Le procureur de la République de Dijon avait requis mercredi « l'irrecevabilité de la requête en l'état actuel de la loi » (loi sur la fin de vie du 22 avril 2005, ndlr), lors de l'audience en référé.
Dans l'émission « Revu et corrigé » sur France 5 samedi soir, Chantal Sébire, interrogée au téléphone, a laissé entendre qu'elle ne ferait pas appel si sa demande était rejetée, mais elle a également ajouté: « je sais maintenant comment me procurer ce dont j'ai besoin, et si je ne me le procure pas en France, je me le procurerai ailleurs ».
La loi sur la fin de vie du 22 avril 2005 tend à instaurer un droit au « laisser mourir » sans permettre aux médecins de pratiquer une euthanasie active.
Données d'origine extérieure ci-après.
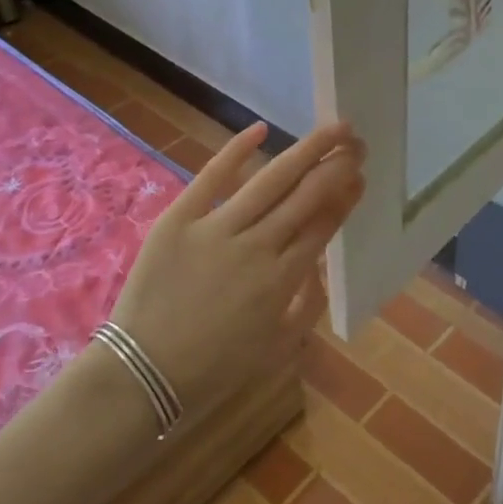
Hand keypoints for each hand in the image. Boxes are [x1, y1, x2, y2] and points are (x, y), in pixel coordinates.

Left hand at [103, 120, 364, 417]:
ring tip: (333, 130)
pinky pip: (212, 177)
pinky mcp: (179, 219)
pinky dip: (236, 150)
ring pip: (271, 180)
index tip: (359, 175)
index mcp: (282, 280)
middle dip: (336, 166)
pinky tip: (260, 128)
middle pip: (306, 196)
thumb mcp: (277, 348)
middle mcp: (257, 247)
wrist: (142, 375)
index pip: (323, 225)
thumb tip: (319, 266)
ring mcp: (217, 229)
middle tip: (357, 144)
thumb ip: (307, 306)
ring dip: (306, 151)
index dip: (345, 196)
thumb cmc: (214, 368)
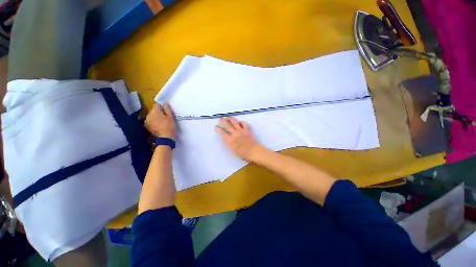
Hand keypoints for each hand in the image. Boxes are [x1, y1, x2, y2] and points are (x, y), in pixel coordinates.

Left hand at [145, 103, 175, 138]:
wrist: (165, 137)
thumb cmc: (169, 126)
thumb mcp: (171, 116)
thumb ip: (167, 109)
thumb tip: (164, 104)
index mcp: (155, 111)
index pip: (157, 105)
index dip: (162, 107)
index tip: (166, 112)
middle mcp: (148, 114)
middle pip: (153, 110)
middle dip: (158, 112)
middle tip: (165, 117)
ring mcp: (146, 120)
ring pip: (151, 115)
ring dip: (155, 117)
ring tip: (161, 122)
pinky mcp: (146, 126)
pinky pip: (150, 121)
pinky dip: (153, 121)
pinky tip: (157, 125)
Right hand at [215, 117, 264, 160]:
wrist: (254, 151)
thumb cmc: (243, 154)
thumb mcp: (233, 150)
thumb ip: (230, 143)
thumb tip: (227, 139)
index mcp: (230, 140)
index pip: (223, 133)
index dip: (218, 129)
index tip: (216, 126)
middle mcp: (235, 134)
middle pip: (228, 126)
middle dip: (223, 121)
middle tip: (220, 119)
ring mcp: (241, 131)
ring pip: (235, 122)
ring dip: (231, 119)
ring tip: (228, 117)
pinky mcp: (247, 130)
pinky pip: (244, 123)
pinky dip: (241, 122)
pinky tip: (240, 122)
Elle autorise l'utilisation de sédatifs, de calmants et d'antalgiques à des doses nécessaires pour supprimer toutes douleurs physiques ou morales, même si l'utilisation de ces médicaments abrègent la vie.
Le 26 février dernier, Chantal Sébire avait ému le pays entier en lançant un appel aux secours auprès des medias et du président de la République pour qu'on « l'accompagne dignement dans la mort ».
Cette ancienne institutrice, domiciliée à Plombières-les-Dijon (Côte-d'Or) et mère de trois enfants, a appris en 2002 qu'elle était atteinte d'une "Esthesioneuroblastome", une tumeur évolutive des sinus et de la cavité nasale. Une maladie très rare - environ un millier de cas ont été recensés dans le monde depuis 20 ans -, incurable et dont l'évolution provoque une déformation spectaculaire et irréversible du visage et des souffrances « atroces », selon Chantal Sébire.